(What you should do): Your answer must be an exact copy of the records below, minus the pictures.

(Input material):
================================
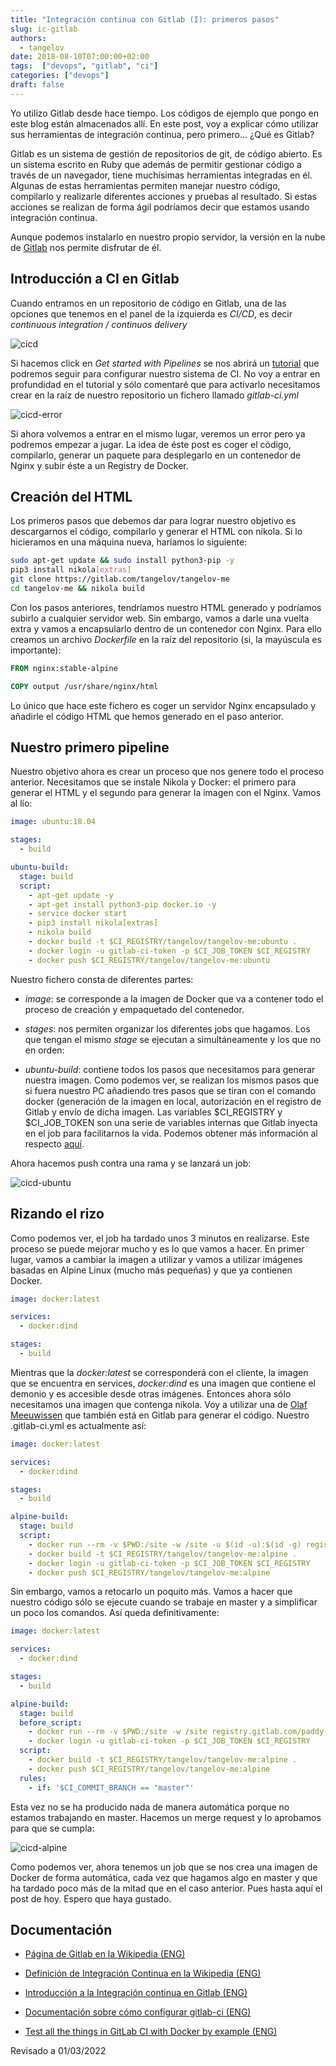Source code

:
 ```yaml
---
title: "Integración continua con Gitlab (I): primeros pasos"
slug: ic-gitlab
authors:
  - tangelov
date: 2018-08-10T07:00:00+02:00
tags:  ["devops", "gitlab", "ci"]
categories: ["devops"]
draft: false
---
```


Yo utilizo Gitlab desde hace tiempo. Los códigos de ejemplo que pongo en este blog están almacenados allí. En este post, voy a explicar cómo utilizar sus herramientas de integración continua, pero primero... ¿Qué es Gitlab?

Gitlab es un sistema de gestión de repositorios de git, de código abierto. Es un sistema escrito en Ruby que además de permitir gestionar código a través de un navegador, tiene muchísimas herramientas integradas en él. Algunas de estas herramientas permiten manejar nuestro código, compilarlo y realizarle diferentes acciones y pruebas al resultado. Si estas acciones se realizan de forma ágil podríamos decir que estamos usando integración continua.

Aunque podemos instalarlo en nuestro propio servidor, la versión en la nube de [Gitlab](https://gitlab.com/users/sign_in) nos permite disfrutar de él.

<!--more-->

## Introducción a CI en Gitlab
Cuando entramos en un repositorio de código en Gitlab, una de las opciones que tenemos en el panel de la izquierda es _CI/CD_, es decir _continuous integration / continuos delivery_

![cicd](https://storage.googleapis.com/tangelov-data/images/0012-00.png)

Si hacemos click en _Get started with Pipelines_ se nos abrirá un [tutorial](https://docs.gitlab.com/ee/ci/quick_start/index.html) que podremos seguir para configurar nuestro sistema de CI. No voy a entrar en profundidad en el tutorial y sólo comentaré que para activarlo necesitamos crear en la raíz de nuestro repositorio un fichero llamado _gitlab-ci.yml_

![cicd-error](https://storage.googleapis.com/tangelov-data/images/0012-01.png)

Si ahora volvemos a entrar en el mismo lugar, veremos un error pero ya podremos empezar a jugar. La idea de éste post es coger el código, compilarlo, generar un paquete para desplegarlo en un contenedor de Nginx y subir éste a un Registry de Docker.

## Creación del HTML
Los primeros pasos que debemos dar para lograr nuestro objetivo es descargarnos el código, compilarlo y generar el HTML con nikola. Si lo hicieramos en una máquina nueva, haríamos lo siguiente:

```bash
sudo apt-get update && sudo install python3-pip -y
pip3 install nikola[extras]
git clone https://gitlab.com/tangelov/tangelov-me
cd tangelov-me && nikola build
```

Con los pasos anteriores, tendríamos nuestro HTML generado y podríamos subirlo a cualquier servidor web. Sin embargo, vamos a darle una vuelta extra y vamos a encapsularlo dentro de un contenedor con Nginx. Para ello creamos un archivo _Dockerfile_ en la raíz del repositorio (si, la mayúscula es importante):

```Dockerfile
FROM nginx:stable-alpine

COPY output /usr/share/nginx/html
```

Lo único que hace este fichero es coger un servidor Nginx encapsulado y añadirle el código HTML que hemos generado en el paso anterior.


## Nuestro primero pipeline
Nuestro objetivo ahora es crear un proceso que nos genere todo el proceso anterior. Necesitamos que se instale Nikola y Docker: el primero para generar el HTML y el segundo para generar la imagen con el Nginx. Vamos al lío:

```yml
image: ubuntu:18.04

stages:
  - build

ubuntu-build:
  stage: build
  script:
    - apt-get update -y
    - apt-get install python3-pip docker.io -y
    - service docker start
    - pip3 install nikola[extras]
    - nikola build
    - docker build -t $CI_REGISTRY/tangelov/tangelov-me:ubuntu .
    - docker login -u gitlab-ci-token -p $CI_JOB_TOKEN $CI_REGISTRY
    - docker push $CI_REGISTRY/tangelov/tangelov-me:ubuntu
```

Nuestro fichero consta de diferentes partes:

* _image_: se corresponde a la imagen de Docker que va a contener todo el proceso de creación y empaquetado del contenedor.

* _stages_: nos permiten organizar los diferentes jobs que hagamos. Los que tengan el mismo _stage_ se ejecutan a simultáneamente y los que no en orden:

* _ubuntu-build_: contiene todos los pasos que necesitamos para generar nuestra imagen. Como podemos ver, se realizan los mismos pasos que si fuera nuestro PC añadiendo tres pasos que se tiran con el comando docker (generación de la imagen en local, autorización en el registro de Gitlab y envío de dicha imagen. Las variables $CI\_REGISTRY y $CI\_JOB\_TOKEN son una serie de variables internas que Gitlab inyecta en el job para facilitarnos la vida. Podemos obtener más información al respecto [aquí](https://docs.gitlab.com/ee/ci/variables/).

Ahora hacemos push contra una rama y se lanzará un job:

![cicd-ubuntu](https://storage.googleapis.com/tangelov-data/images/0012-02.png)


## Rizando el rizo
Como podemos ver, el job ha tardado unos 3 minutos en realizarse. Este proceso se puede mejorar mucho y es lo que vamos a hacer. En primer lugar, vamos a cambiar la imagen a utilizar y vamos a utilizar imágenes basadas en Alpine Linux (mucho más pequeñas) y que ya contienen Docker. 

```yml
image: docker:latest

services:
  - docker:dind

stages:
  - build
```

Mientras que la _docker:latest_ se corresponderá con el cliente, la imagen que se encuentra en services, _docker:dind_ es una imagen que contiene el demonio y es accesible desde otras imágenes. Entonces ahora sólo necesitamos una imagen que contenga nikola. Voy a utilizar una de [Olaf Meeuwissen](https://gitlab.com/paddy-hack/nikola/container_registry) que también está en Gitlab para generar el código. Nuestro .gitlab-ci.yml es actualmente así:

```yml
image: docker:latest

services:
  - docker:dind

stages:
  - build

alpine-build:
  stage: build
  script:
    - docker run --rm -v $PWD:/site -w /site -u $(id -u):$(id -g) registry.gitlab.com/paddy-hack/nikola nikola build
    - docker build -t $CI_REGISTRY/tangelov/tangelov-me:alpine .
    - docker login -u gitlab-ci-token -p $CI_JOB_TOKEN $CI_REGISTRY
    - docker push $CI_REGISTRY/tangelov/tangelov-me:alpine
```

Sin embargo, vamos a retocarlo un poquito más. Vamos a hacer que nuestro código sólo se ejecute cuando se trabaje en master y a simplificar un poco los comandos. Así queda definitivamente:

```yml
image: docker:latest

services:
  - docker:dind

stages:
  - build

alpine-build:
  stage: build
  before_script:
    - docker run --rm -v $PWD:/site -w /site registry.gitlab.com/paddy-hack/nikola nikola build
    - docker login -u gitlab-ci-token -p $CI_JOB_TOKEN $CI_REGISTRY
  script:
    - docker build -t $CI_REGISTRY/tangelov/tangelov-me:alpine .
    - docker push $CI_REGISTRY/tangelov/tangelov-me:alpine
  rules:
    - if: '$CI_COMMIT_BRANCH == "master"'
```

Esta vez no se ha producido nada de manera automática porque no estamos trabajando en master. Hacemos un merge request y lo aprobamos para que se cumpla:

![cicd-alpine](https://storage.googleapis.com/tangelov-data/images/0012-03.png)

Como podemos ver, ahora tenemos un job que se nos crea una imagen de Docker de forma automática, cada vez que hagamos algo en master y que ha tardado poco más de la mitad que en el caso anterior. Pues hasta aquí el post de hoy. Espero que haya gustado.


## Documentación

* [Página de Gitlab en la Wikipedia (ENG)](https://en.wikipedia.org/wiki/GitLab)

* [Definición de Integración Continua en la Wikipedia (ENG)](https://en.wikipedia.org/wiki/Continuous_integration)

* [Introducción a la Integración continua en Gitlab (ENG)](https://about.gitlab.com/stages-devops-lifecycle/continuous-integration/)

* [Documentación sobre cómo configurar gitlab-ci (ENG)](https://docs.gitlab.com/ee/ci/yaml/)

* [Test all the things in GitLab CI with Docker by example (ENG)](https://about.gitlab.com/2018/02/05/test-all-the-things-gitlab-ci-docker-examples/)


Revisado a 01/03/2022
================================
(Task answer):
Source code

:
 ```yaml
---
title: "Integración continua con Gitlab (I): primeros pasos"
slug: ic-gitlab
authors:
  - tangelov
date: 2018-08-10T07:00:00+02:00
tags:  ["devops", "gitlab", "ci"]
categories: ["devops"]
draft: false
---
```


Yo utilizo Gitlab desde hace tiempo. Los códigos de ejemplo que pongo en este blog están almacenados allí. En este post, voy a explicar cómo utilizar sus herramientas de integración continua, pero primero... ¿Qué es Gitlab?

Gitlab es un sistema de gestión de repositorios de git, de código abierto. Es un sistema escrito en Ruby que además de permitir gestionar código a través de un navegador, tiene muchísimas herramientas integradas en él. Algunas de estas herramientas permiten manejar nuestro código, compilarlo y realizarle diferentes acciones y pruebas al resultado. Si estas acciones se realizan de forma ágil podríamos decir que estamos usando integración continua.

Aunque podemos instalarlo en nuestro propio servidor, la versión en la nube de [Gitlab](https://gitlab.com/users/sign_in) nos permite disfrutar de él.

<!--more-->

## Introducción a CI en Gitlab
Cuando entramos en un repositorio de código en Gitlab, una de las opciones que tenemos en el panel de la izquierda es _CI/CD_, es decir _continuous integration / continuos delivery_

![cicd](https://storage.googleapis.com/tangelov-data/images/0012-00.png)

Si hacemos click en _Get started with Pipelines_ se nos abrirá un [tutorial](https://docs.gitlab.com/ee/ci/quick_start/index.html) que podremos seguir para configurar nuestro sistema de CI. No voy a entrar en profundidad en el tutorial y sólo comentaré que para activarlo necesitamos crear en la raíz de nuestro repositorio un fichero llamado _gitlab-ci.yml_

![cicd-error](https://storage.googleapis.com/tangelov-data/images/0012-01.png)

Si ahora volvemos a entrar en el mismo lugar, veremos un error pero ya podremos empezar a jugar. La idea de éste post es coger el código, compilarlo, generar un paquete para desplegarlo en un contenedor de Nginx y subir éste a un Registry de Docker.

## Creación del HTML
Los primeros pasos que debemos dar para lograr nuestro objetivo es descargarnos el código, compilarlo y generar el HTML con nikola. Si lo hicieramos en una máquina nueva, haríamos lo siguiente:

```bash
sudo apt-get update && sudo install python3-pip -y
pip3 install nikola[extras]
git clone https://gitlab.com/tangelov/tangelov-me
cd tangelov-me && nikola build
```

Con los pasos anteriores, tendríamos nuestro HTML generado y podríamos subirlo a cualquier servidor web. Sin embargo, vamos a darle una vuelta extra y vamos a encapsularlo dentro de un contenedor con Nginx. Para ello creamos un archivo _Dockerfile_ en la raíz del repositorio (si, la mayúscula es importante):

```Dockerfile
FROM nginx:stable-alpine

COPY output /usr/share/nginx/html
```

Lo único que hace este fichero es coger un servidor Nginx encapsulado y añadirle el código HTML que hemos generado en el paso anterior.


## Nuestro primero pipeline
Nuestro objetivo ahora es crear un proceso que nos genere todo el proceso anterior. Necesitamos que se instale Nikola y Docker: el primero para generar el HTML y el segundo para generar la imagen con el Nginx. Vamos al lío:

```yml
image: ubuntu:18.04

stages:
  - build

ubuntu-build:
  stage: build
  script:
    - apt-get update -y
    - apt-get install python3-pip docker.io -y
    - service docker start
    - pip3 install nikola[extras]
    - nikola build
    - docker build -t $CI_REGISTRY/tangelov/tangelov-me:ubuntu .
    - docker login -u gitlab-ci-token -p $CI_JOB_TOKEN $CI_REGISTRY
    - docker push $CI_REGISTRY/tangelov/tangelov-me:ubuntu
```

Nuestro fichero consta de diferentes partes:

* _image_: se corresponde a la imagen de Docker que va a contener todo el proceso de creación y empaquetado del contenedor.

* _stages_: nos permiten organizar los diferentes jobs que hagamos. Los que tengan el mismo _stage_ se ejecutan a simultáneamente y los que no en orden:

* _ubuntu-build_: contiene todos los pasos que necesitamos para generar nuestra imagen. Como podemos ver, se realizan los mismos pasos que si fuera nuestro PC añadiendo tres pasos que se tiran con el comando docker (generación de la imagen en local, autorización en el registro de Gitlab y envío de dicha imagen. Las variables $CI\_REGISTRY y $CI\_JOB\_TOKEN son una serie de variables internas que Gitlab inyecta en el job para facilitarnos la vida. Podemos obtener más información al respecto [aquí](https://docs.gitlab.com/ee/ci/variables/).

Ahora hacemos push contra una rama y se lanzará un job:

![cicd-ubuntu](https://storage.googleapis.com/tangelov-data/images/0012-02.png)


## Rizando el rizo
Como podemos ver, el job ha tardado unos 3 minutos en realizarse. Este proceso se puede mejorar mucho y es lo que vamos a hacer. En primer lugar, vamos a cambiar la imagen a utilizar y vamos a utilizar imágenes basadas en Alpine Linux (mucho más pequeñas) y que ya contienen Docker. 

```yml
image: docker:latest

services:
  - docker:dind

stages:
  - build
```

Mientras que la _docker:latest_ se corresponderá con el cliente, la imagen que se encuentra en services, _docker:dind_ es una imagen que contiene el demonio y es accesible desde otras imágenes. Entonces ahora sólo necesitamos una imagen que contenga nikola. Voy a utilizar una de [Olaf Meeuwissen](https://gitlab.com/paddy-hack/nikola/container_registry) que también está en Gitlab para generar el código. Nuestro .gitlab-ci.yml es actualmente así:

```yml
image: docker:latest

services:
  - docker:dind

stages:
  - build

alpine-build:
  stage: build
  script:
    - docker run --rm -v $PWD:/site -w /site -u $(id -u):$(id -g) registry.gitlab.com/paddy-hack/nikola nikola build
    - docker build -t $CI_REGISTRY/tangelov/tangelov-me:alpine .
    - docker login -u gitlab-ci-token -p $CI_JOB_TOKEN $CI_REGISTRY
    - docker push $CI_REGISTRY/tangelov/tangelov-me:alpine
```

Sin embargo, vamos a retocarlo un poquito más. Vamos a hacer que nuestro código sólo se ejecute cuando se trabaje en master y a simplificar un poco los comandos. Así queda definitivamente:

```yml
image: docker:latest

services:
  - docker:dind

stages:
  - build

alpine-build:
  stage: build
  before_script:
    - docker run --rm -v $PWD:/site -w /site registry.gitlab.com/paddy-hack/nikola nikola build
    - docker login -u gitlab-ci-token -p $CI_JOB_TOKEN $CI_REGISTRY
  script:
    - docker build -t $CI_REGISTRY/tangelov/tangelov-me:alpine .
    - docker push $CI_REGISTRY/tangelov/tangelov-me:alpine
  rules:
    - if: '$CI_COMMIT_BRANCH == "master"'
```

Esta vez no se ha producido nada de manera automática porque no estamos trabajando en master. Hacemos un merge request y lo aprobamos para que se cumpla:

![cicd-alpine](https://storage.googleapis.com/tangelov-data/images/0012-03.png)

Como podemos ver, ahora tenemos un job que se nos crea una imagen de Docker de forma automática, cada vez que hagamos algo en master y que ha tardado poco más de la mitad que en el caso anterior. Pues hasta aquí el post de hoy. Espero que haya gustado.


## Documentación

* [Página de Gitlab en la Wikipedia (ENG)](https://en.wikipedia.org/wiki/GitLab)

* [Definición de Integración Continua en la Wikipedia (ENG)](https://en.wikipedia.org/wiki/Continuous_integration)

* [Introducción a la Integración continua en Gitlab (ENG)](https://about.gitlab.com/stages-devops-lifecycle/continuous-integration/)

* [Documentación sobre cómo configurar gitlab-ci (ENG)](https://docs.gitlab.com/ee/ci/yaml/)

* [Test all the things in GitLab CI with Docker by example (ENG)](https://about.gitlab.com/2018/02/05/test-all-the-things-gitlab-ci-docker-examples/)


Revisado a 01/03/2022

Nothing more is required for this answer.